Depuis Une salete (ed. de Minuit, prix Robert-Walser en 1998), Frederique Clemencon pratique les ravages minuscules, les monologues interieurs qui disent les frustrations et les absences…
De nature econome, la romanciere publie enfin son troisieme roman en dix ans, et le lecteur continue de respirer avec difficulte car la tension y est terrible. Mais eblouissante, par son ecriture descriptive et pourtant degraissee, par la virtuosite des rythmes qui permettent de passer d’une vie a une autre. Par le regard de son auteur, surtout, sobre, incisif et cependant poetique.

  • Les courts extraits de livres : 21/12/2008

C’est alors que, libere des tourbillons et des chuchotements, mon corps renaissait sous les assauts du vent. J’etais encore une enfant. La mer grondait, rugissait en contrebas, apparaissant et disparaissant entre les troncs noueux des pins qui formaient au-dessus de ma tete une voute noire, interrompue de loin en loin par des amoncellements rocheux auxquels la nuit pretait une seconde vie.
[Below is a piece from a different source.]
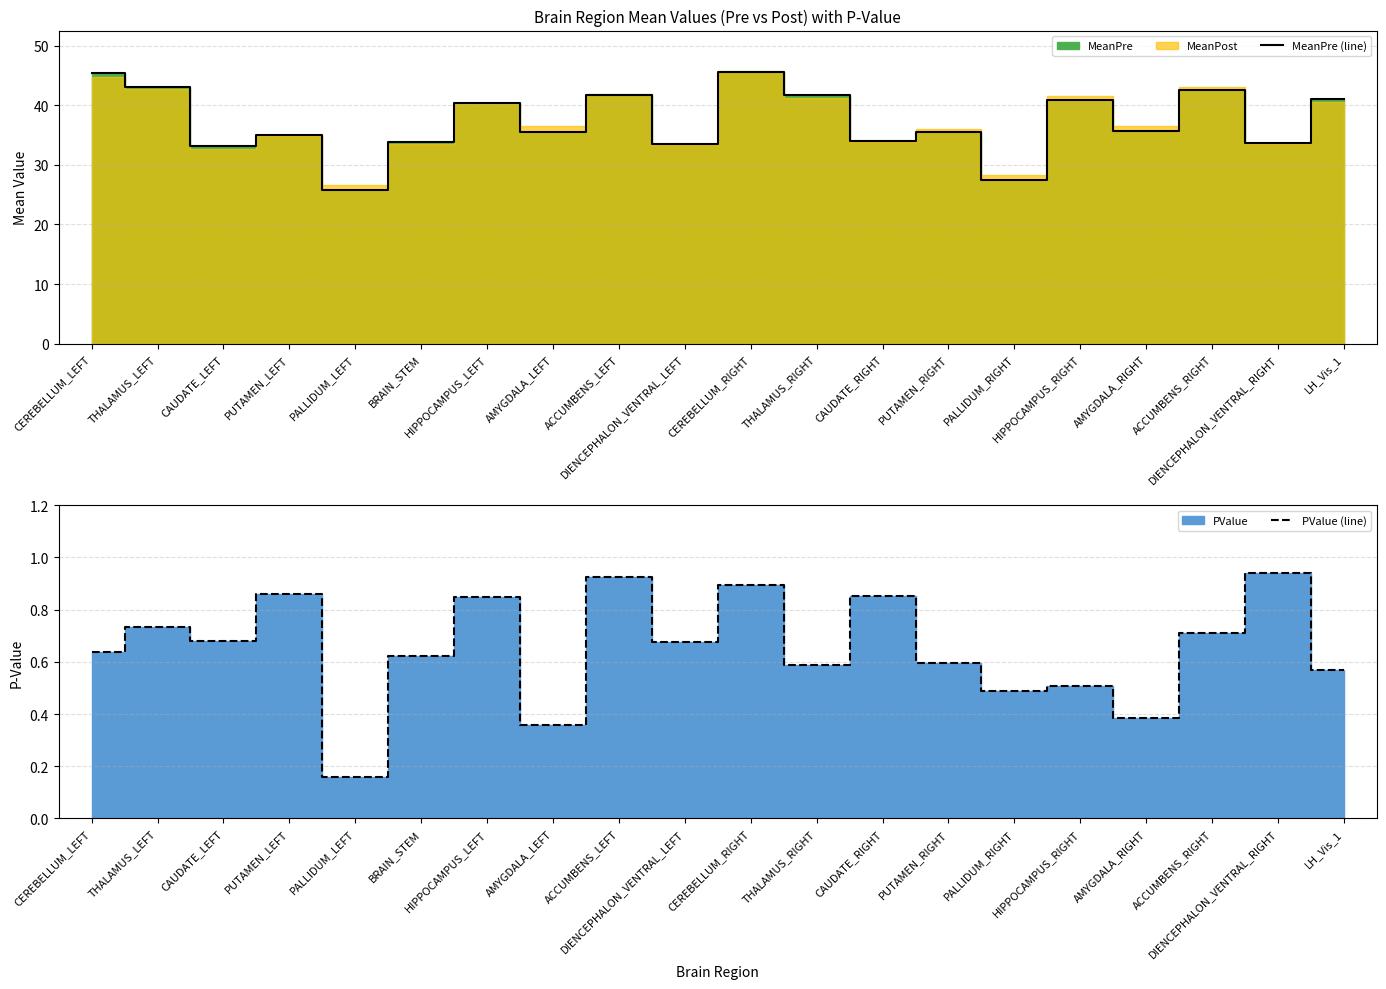

True or false: PValue (line) and MeanPre (line) cross at least once.

False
Ainsi parlait grand-pere qui, la mort approchant, fuyait la lumiere du jour et s’en allait au crepuscule se promener sur le cap d’ou il revenait trempe, les vetements et les cheveux poisseux, les levres ourlees d’histoires murmurees plus tard au creux de l’oreille, devant la cheminee, a peine avais-je jete mon cartable au pied de l’escalier, viens la que je te dise ce que j’ai vu cette nuit, ma souris, que je te dise ce que j’ai entendu aussi, des histoires de fantomes et de voix chantonnant dans la bruyere endormie. Des jaillissements de roches violacees luisantes et douces comme les rubans de satin que Claire, ma soeur, entortillait dans ses cheveux, assemblees tout au bord de la falaise d’ou elles paraissaient pretes a se precipiter ainsi que je songeais moi-meme a le faire quand, trompant ma vigilance, les tourments s’emparaient de mes pensees ou plutot les aneantissaient comme des betes malfaisantes, logeaient en parasites dans les replis de mon esprit, pareils a la mer quittant la ligne de l’horizon et s’approchant des cotes, progressant sur le sable, sur la vase, entre les rochers, gagnant a chaque nouvel assaut quelques centimetres de plus, de sorte qu’il me fallait une fois encore tout recommencer, une fois encore denouer le fil bruyant de nos tourments.
Et soudain le sentier me laissait suspendue entre ciel et mer, le corps en equilibre sur le viaduc ou je m’employais a exercer mes talents de funambule.